Saturday, June 25, 2011

Speechworld vs. Realworld

Here's Mark Steyn:
In Realworld, political speeches would be about closing down unnecessary federal bureaucracies, dramatically downsizing or merging others, and ending makework projects and mission creep. The culture of excess that distinguishes the hyperpower at twilight would be reviled at every turn. But instead the “hugely persuasive” orator declares that there’s nothing to worry about that even more government can’t cure. In Speechworld, “no hill is too steep, no horizon is beyond our reach.” In Realworld, that’s mainly because we’re going downhill. And the horizon is a cliff edge.
Jon Stewart noted that the topic of Obama's latest speech - the meager drawdown of a couple of surge troops from Afghanistan - was so inconsequential that he should have done a Facebook update instead.


Bram said...

In realworld, the private sector would be freaking out about supporting 1.8 federal civilian employees we carry on our backs. (More like 2.5 million if you include other money pits like the Postal Service, Amtrak, Freddie and Fannie)

Realworld people would be talking about how half of them could be fired tomorrow and none of us would notice.
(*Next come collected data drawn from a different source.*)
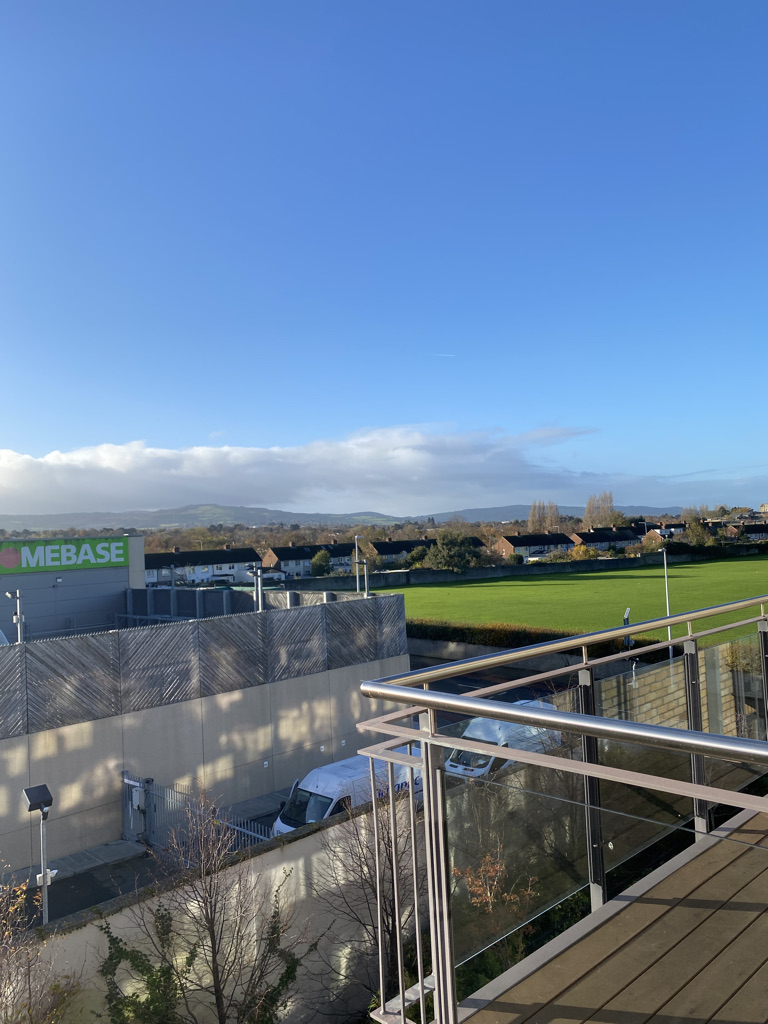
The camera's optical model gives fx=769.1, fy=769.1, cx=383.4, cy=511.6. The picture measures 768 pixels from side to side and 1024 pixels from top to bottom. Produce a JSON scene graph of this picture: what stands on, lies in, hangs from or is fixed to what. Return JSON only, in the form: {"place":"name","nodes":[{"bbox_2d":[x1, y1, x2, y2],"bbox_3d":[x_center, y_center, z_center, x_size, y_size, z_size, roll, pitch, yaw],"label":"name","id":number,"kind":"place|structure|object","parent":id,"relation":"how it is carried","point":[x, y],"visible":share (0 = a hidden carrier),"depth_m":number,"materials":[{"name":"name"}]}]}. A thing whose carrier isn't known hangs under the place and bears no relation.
{"place":"outdoors","nodes":[
{"label":"outdoors","id":0,"kind":"place"},
{"bbox_2d":[0,532,147,637],"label":"building","id":1,"kind":"structure","parent":0,"point":[106,571],"depth_m":32.78,"materials":[{"name":"grey metal"}]},
{"bbox_2d":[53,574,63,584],"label":"wall light","id":2,"kind":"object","parent":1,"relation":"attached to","point":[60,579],"visible":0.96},
{"bbox_2d":[0,536,130,573],"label":"sign","id":3,"kind":"object","parent":1,"relation":"attached to","point":[66,562],"visible":0.98,"depth_m":33.64,"materials":[{"name":"green plastic"}]},
{"bbox_2d":[3,842,161,928],"label":"pavement","id":4,"kind":"structure","parent":0,"point":[70,885],"materials":[{"name":"grey asphalt"}]},
{"bbox_2d":[22,784,53,927],"bbox_3d":[-5.624,5.993,12.634,0.492,2.866,0.478,0,-3,-44],"label":"lamp post","id":5,"kind":"object","parent":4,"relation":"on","point":[43,876],"visible":0.87,"depth_m":12.65,"materials":[{"name":"metal"}]},
{"bbox_2d":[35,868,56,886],"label":"box","id":6,"kind":"object","parent":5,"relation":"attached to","point":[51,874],"visible":0.54,"depth_m":12.57,"materials":[{"name":"white"}]},
{"bbox_2d":[124,773,271,856],"bbox_3d":[-3.821,6.837,15.825,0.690,2.091,5.171,0,-3,-44],"label":"metal gate","id":7,"kind":"structure","parent":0,"point":[125,781],"depth_m":16.60,"materials":[{"name":"grey metal"}]},
{"bbox_2d":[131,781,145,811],"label":"electrical box","id":8,"kind":"object","parent":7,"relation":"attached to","point":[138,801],"visible":0.93,"depth_m":16.61,"materials":[{"name":"white metal"}]},
{"bbox_2d":[144,544,263,586],"label":"terraced house","id":9,"kind":"structure","parent":0,"point":[237,562],"materials":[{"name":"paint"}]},
{"bbox_2d":[0,610,410,876],"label":"concrete wall","id":10,"kind":"structure","parent":0,"point":[68,732],"depth_m":18.89,"materials":[{"name":"grey concrete"}]},
{"bbox_2d":[0,595,407,737],"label":"screen","id":11,"kind":"object","parent":10,"relation":"attached to","point":[325,607],"visible":0.88,"depth_m":19.44,"materials":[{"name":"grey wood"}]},
{"bbox_2d":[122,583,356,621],"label":"metal fence","id":12,"kind":"object","parent":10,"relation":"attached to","point":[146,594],"visible":0.39,"depth_m":28.61,"materials":[{"name":"grey metal"}]},
{"bbox_2d":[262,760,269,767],"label":"sign","id":13,"kind":"object","parent":10,"relation":"attached to","point":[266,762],"visible":0.95,"depth_m":20.39,"materials":[{"name":"white"}]},
{"bbox_2d":[19,805,410,1023],"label":"concrete wall","id":14,"kind":"structure","parent":0,"point":[309,842],"depth_m":9.78,"materials":[{"name":"beige concrete"}]},
{"bbox_2d":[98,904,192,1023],"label":"ivy","id":15,"kind":"object","parent":14,"relation":"attached to","point":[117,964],"visible":0.78,"depth_m":9.17,"materials":[{"name":"green plant"}]},
{"bbox_2d":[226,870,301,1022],"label":"ivy","id":16,"kind":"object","parent":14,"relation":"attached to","point":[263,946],"visible":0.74,"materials":[{"name":"green plant"}]},
{"bbox_2d":[261,541,354,577],"label":"terraced house","id":17,"kind":"structure","parent":0,"point":[283,560],"materials":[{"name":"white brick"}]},
{"bbox_2d":[0,424,654,516],"label":"cloud","id":18,"kind":"structure","parent":0,"point":[77,493],"materials":[{"name":"white"}]},
{"bbox_2d":[1,504,690,530],"label":"hill","id":19,"kind":"structure","parent":0,"point":[55,517],"materials":[{"name":"grey"}]},
{"bbox_2d":[0,0,767,515],"label":"sky","id":20,"kind":"structure","parent":0,"point":[292,498],"materials":[{"name":"blue"}]},
{"bbox_2d":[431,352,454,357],"label":"contrail","id":21,"kind":"object","parent":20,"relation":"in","point":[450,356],"visible":0.89,"materials":[{"name":"white"}]},
{"bbox_2d":[364,536,491,565],"label":"house","id":22,"kind":"structure","parent":0,"point":[387,553],"materials":[{"name":"brick"}]},
{"bbox_2d":[406,653,570,703],"label":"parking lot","id":23,"kind":"structure","parent":0,"point":[465,687],"materials":[{"name":"black asphalt"}]},
{"bbox_2d":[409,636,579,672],"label":"low wall","id":24,"kind":"structure","parent":0,"point":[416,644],"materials":[{"name":"grey concrete"}]},
{"bbox_2d":[442,699,564,774],"bbox_3d":[3.454,6.539,21.640,5.047,2.110,1.933,0,-3,-44],"label":"white van","id":25,"kind":"object","parent":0,"point":[458,769],"visible":0.29,"depth_m":20.42,"materials":[{"name":"white metal"}]},
{"bbox_2d":[267,548,761,591],"label":"boundary wall","id":26,"kind":"structure","parent":0,"point":[475,575],"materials":[{"name":"grey stone"}]},
{"bbox_2d":[493,532,576,560],"label":"house","id":27,"kind":"structure","parent":0,"point":[507,547],"materials":[{"name":"brick"}]},
{"bbox_2d":[376,555,767,649],"label":"grass field","id":28,"kind":"structure","parent":0,"point":[425,590],"materials":[{"name":"green plant"}]},
{"bbox_2d":[570,527,640,550],"label":"house","id":29,"kind":"structure","parent":0,"point":[625,538],"materials":[{"name":"brick"}]},
{"bbox_2d":[454,803,767,1023],"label":"wooden deck","id":30,"kind":"structure","parent":0,"point":[735,861],"materials":[{"name":"brown wood"}]},
{"bbox_2d":[351,597,767,1023],"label":"balcony railing","id":31,"kind":"object","parent":30,"relation":"on","point":[423,738],"visible":0.93,"depth_m":2.56,"materials":[{"name":"metal"}]},
{"bbox_2d":[642,521,686,539],"label":"house","id":32,"kind":"structure","parent":0,"point":[680,528],"materials":[{"name":"brick"}]},
{"bbox_2d":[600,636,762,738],"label":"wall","id":33,"kind":"structure","parent":0,"point":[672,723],"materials":[{"name":"beige brick"}]},
{"bbox_2d":[724,522,767,540],"label":"house","id":34,"kind":"structure","parent":0,"point":[760,532],"materials":[{"name":"brick"}]},
{"bbox_2d":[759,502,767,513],"label":"distant building","id":35,"kind":"structure","parent":0,"point":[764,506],"materials":[{"name":"stone"}]},
{"label":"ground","id":36,"kind":"structure","parent":0},
{"bbox_2d":[5,588,24,642],"bbox_3d":[-9.973,3.638,20.866,0.534,2.912,0.570,0,-3,-44],"label":"lamp post","id":37,"kind":"object","parent":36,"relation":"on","point":[9,594],"visible":0.59,"depth_m":20.92,"materials":[{"name":"metal"}]},
{"bbox_2d":[0,866,81,1023],"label":"shrub","id":38,"kind":"object","parent":36,"relation":"on","point":[3,921],"visible":0.98,"depth_m":7.86,"materials":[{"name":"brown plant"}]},
{"bbox_2d":[97,796,321,1023],"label":"bare tree","id":39,"kind":"object","parent":36,"relation":"on","point":[216,969],"visible":0.99,"depth_m":9.12,"materials":[{"name":"brown plant"}]},
{"bbox_2d":[248,566,264,611],"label":"lamp post","id":40,"kind":"object","parent":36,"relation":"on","point":[258,573],"visible":0.57,"depth_m":24.93,"materials":[{"name":"grey metal"}]},
{"bbox_2d":[309,549,332,576],"label":"tree","id":41,"kind":"object","parent":36,"relation":"on","point":[321,556],"visible":0.87,"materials":[{"name":"green plant"}]},
{"bbox_2d":[273,745,423,834],"bbox_3d":[-0.312,6.573,17.480,5.020,2.038,1.803,0,-3,-44],"label":"white van","id":42,"kind":"object","parent":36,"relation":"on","point":[334,777],"visible":0.39,"depth_m":16.37,"materials":[{"name":"white metal"}]},
{"bbox_2d":[353,534,362,594],"bbox_3d":[-1.153,3.777,36.631,0.554,5.275,0.698,0,-3,-44],"label":"lamp post","id":43,"kind":"object","parent":36,"relation":"on","point":[357,581],"visible":0.59,"depth_m":36.58,"materials":[{"name":"metal"}]},
{"bbox_2d":[360,557,371,595],"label":"pole","id":44,"kind":"object","parent":36,"relation":"on","point":[366,577],"visible":0.64,"depth_m":30.14,"materials":[{"name":"grey metal"}]},
{"bbox_2d":[316,794,426,1016],"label":"bare tree","id":45,"kind":"object","parent":36,"relation":"on","point":[368,865],"visible":0.68,"depth_m":10.60,"materials":[{"name":"plant"}]},
{"bbox_2d":[405,546,430,567],"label":"shrub","id":46,"kind":"object","parent":36,"relation":"on","point":[416,556],"visible":0.61,"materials":[{"name":"green plant"}]},
{"bbox_2d":[427,528,477,572],"label":"tree","id":47,"kind":"object","parent":36,"relation":"on","point":[442,549],"visible":0.91,"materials":[{"name":"green plant"}]},
{"bbox_2d":[448,843,539,980],"bbox_3d":[1.185,4.472,8.544,1.161,1.443,1.151,0,-3,-44],"label":"shrub","id":48,"kind":"object","parent":36,"relation":"on","point":[488,896],"visible":0.47,"depth_m":8.56,"materials":[{"name":"orange plant"}]},
{"bbox_2d":[405,618,669,662],"bbox_3d":[6.344,6.477,37.670,2.742,1.927,15.397,0,-3,-44],"label":"hedge","id":49,"kind":"object","parent":36,"relation":"on","point":[448,633],"visible":0.41,"depth_m":37.01,"materials":[{"name":"green plant"}]},
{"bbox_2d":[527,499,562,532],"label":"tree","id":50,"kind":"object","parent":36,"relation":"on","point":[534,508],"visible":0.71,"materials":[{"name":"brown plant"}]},
{"bbox_2d":[568,544,597,560],"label":"shrub","id":51,"kind":"object","parent":36,"relation":"on","point":[581,551],"visible":0.79,"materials":[{"name":"plant"}]},
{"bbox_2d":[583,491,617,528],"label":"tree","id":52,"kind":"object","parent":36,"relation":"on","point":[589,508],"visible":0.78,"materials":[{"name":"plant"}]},
{"bbox_2d":[621,607,631,650],"bbox_3d":[9.518,5.157,30.045,0.434,2.678,0.392,0,-3,-44],"label":"post","id":53,"kind":"object","parent":36,"relation":"on","point":[627,612],"visible":0.52,"depth_m":29.97,"materials":[{"name":"grey metal"}]},
{"bbox_2d":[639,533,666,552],"label":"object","id":54,"kind":"object","parent":36,"relation":"on","point":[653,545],"visible":0.78,"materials":[{"name":"plant"}]},
{"bbox_2d":[662,550,673,658],"bbox_3d":[13.187,4.358,35.836,0.549,5.430,0.458,0,-3,-44],"label":"lamp post","id":55,"kind":"object","parent":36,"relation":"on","point":[667,609],"visible":0.64,"depth_m":35.78,"materials":[{"name":"white metal"}]},
{"bbox_2d":[683,518,714,545],"label":"tree","id":56,"kind":"object","parent":36,"relation":"on","point":[693,534],"visible":0.83,"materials":[{"name":"green plant"}]}
]}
Then we would wonder if firing half the remaining ones isn't a good idea also.

ooo33sss said...

It's remarkable what doesn't upset the folks in Realworld. Losses for the Post Office and Amtrak would constitute a rounding error in the defense budget.

Forget about the intolerable tax rates that strangling their competitiveness - General Electric claimed a tax benefit of $3.2 billion for 2010.

But very serious Realworld people go giddy for the things that go bang blam boom.

Bram said...

Sure - A realworld executive wouldn't have have started 2 more wars this year - with nothing important at stake and nothing to gain for either.

In the realworld, we also wouldn't have 700,000 CIVILIANS working for the Department of Defense. That doesn't include the lunch ladies at Fort Dix (contractors) or the IT people who actually get things done (more contractors).

Realworld v.1 said...

In 1960, there were 760,000 CIVILIANS working in the Department of Defense.